Rosenthal’s prose is serviceable; not great or exceptional, and might, in spots, have benefitted from a more aggressive (or, at least, a less solicitous) editorial hand. The book is over-long, inflated by too much that is simply beside the point. The author has an annoying habit in narrative passages of remarking unnecessary detail—material that should have hit the cutting room floor on a first or second pass—dallying with banal arcana like a third-rate juvenile diarist. Especially in the novel’s second half, some of the sex scenes have the tired, warmed-over feel of superfluous reprise. The constant exchange of clich├ęd text messages does very little to advance the story or deepen our understanding of the characters, and becomes increasingly boring as the book wears on. Some artful narrative compression might have helped keep things focused—did we really need to hear about how Rye slept on the train from New York to Washington, and then slept some more on the return trip? Better self-editing could have enhanced word-flow; chopping redundant scenes could have given some portrayals a less artificial feel along with much greater emotional impact.

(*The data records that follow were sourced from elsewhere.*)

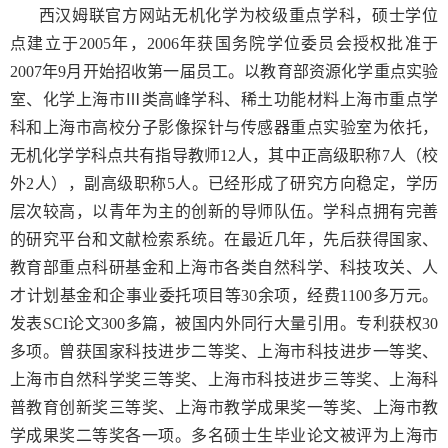
西汉姆联官方网站无机化学为校级重点学科，硕士学位
点建立于
2005
年，
2006
年获国务院学位委员会授权批准于
2007
年
9
月开始招收第一届员工。以教育部资源化学重点实验
室、化学上海市Ⅲ类高峰学科、稀土功能材料上海市重点学
科和上海市高校分子影像探针与传感器重点实验室为依托，
无机化学学科点共有指导教师
12
人，其中正高级职称
7
人（校
外
2
人），副高级职称
5
人。已经形成了研究方向稳定，学历
层次较高，以青年为主的创新的导师队伍。学科点拥有完善
的研究平台和文献检索系统。在最近几年，先后获得国家、
教育部重点科研基金和上海市各类自然科学、科技攻关、人
才计划基金和企事业委托项目等
30
余项，经费
1100
多万元。
发表
SCI
论文
300
多篇，被国内外同行大量引用。专利获权
30
多项。曾获国家科技进步二等奖、上海市科技进步一等奖、
上海市自然科学奖三等奖、上海市科技进步三等奖、上海科
普教育创新奖三等奖、上海市教学成果奖一等奖、上海市教
学成果奖二等奖各一项。多名硕士生毕业论文被评为上海市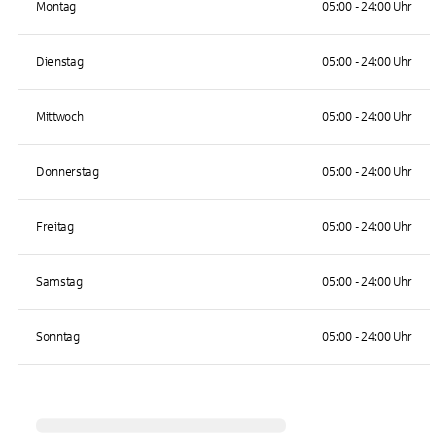
Montag
05:00 - 24:00 Uhr
Dienstag
05:00 - 24:00 Uhr
Mittwoch
05:00 - 24:00 Uhr
Donnerstag
05:00 - 24:00 Uhr
Freitag
05:00 - 24:00 Uhr
Samstag
05:00 - 24:00 Uhr
Sonntag
05:00 - 24:00 Uhr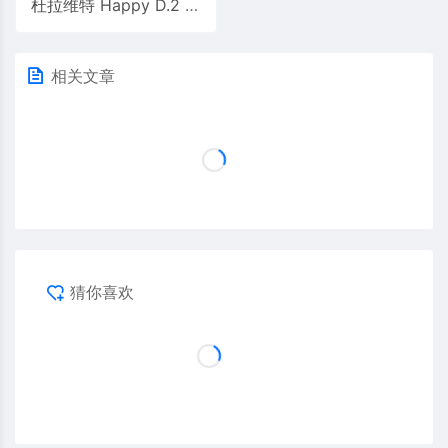
杜拉维特 Happy D.2 落地式妇洗器
相关文章
猜你喜欢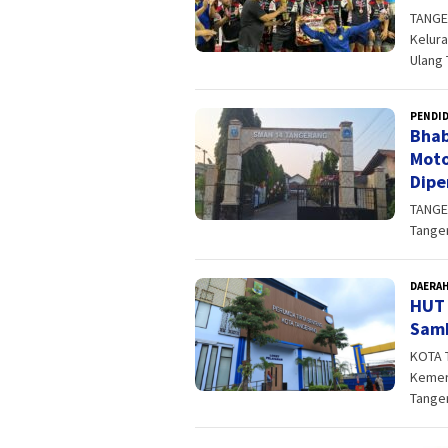
TANGE
Kelur
Ulang 
PENDI
Bhab
Moto
Dipe
TANGE
Tanger
DAERA
HUT 
Samb
KOTA 
Kemer
Tange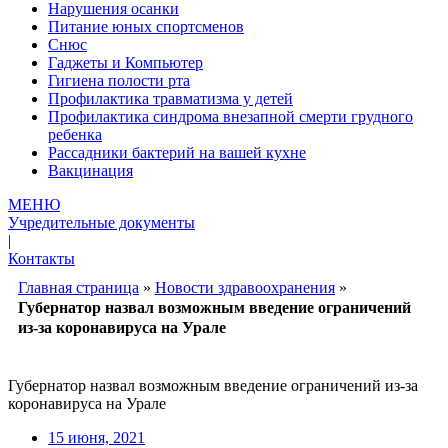
Нарушения осанки
Питание юных спортсменов
Снюс
Гаджеты и Компьютер
Гигиена полости рта
Профилактика травматизма у детей
Профилактика синдрома внезапной смерти грудного
ребенка
Рассадники бактерий на вашей кухне
Вакцинация
МЕНЮ
Учредительные документы
|
Контакты
Главная страница
»
Новости здравоохранения
»
Губернатор назвал возможным введение ограничений
из-за коронавируса на Урале
Губернатор назвал возможным введение ограничений из-за
коронавируса на Урале
15 июня, 2021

Readers who want to explore this world should naturally check their inhibitions at the door, along with any inflexibly prejudiced notions of what is and isn’t sexy. (Personally, I try to keep an open mind, especially when reviewing; I don’t judge anybody for their particular kinks, even if I am viscerally repulsed by some types of ritual humiliation, certain portrayals of group rape play, and pretty much anything involving Golden Showers or scat.)  Of course, we all bring our own personal set of hard and soft limits to any story we peruse; one’s earth-rending turn-on may well be another’s gorge-rising gross-out; the question is; do we allow our hang-ups to get in the way of an otherwise interesting and valuable learning experience? The irony is that many of those who would most benefit from the ideas presented in Rye will probably never read it, or stop reading at the first foray beyond their narrow comfort zones. More’s the pity.

While Rye certainly has its flaws—what book doesn’t?—it is a work of unique vision; the product of a serious passion; one of those unusual efforts that genuinely transcends the sum of its parts. Well worth a download.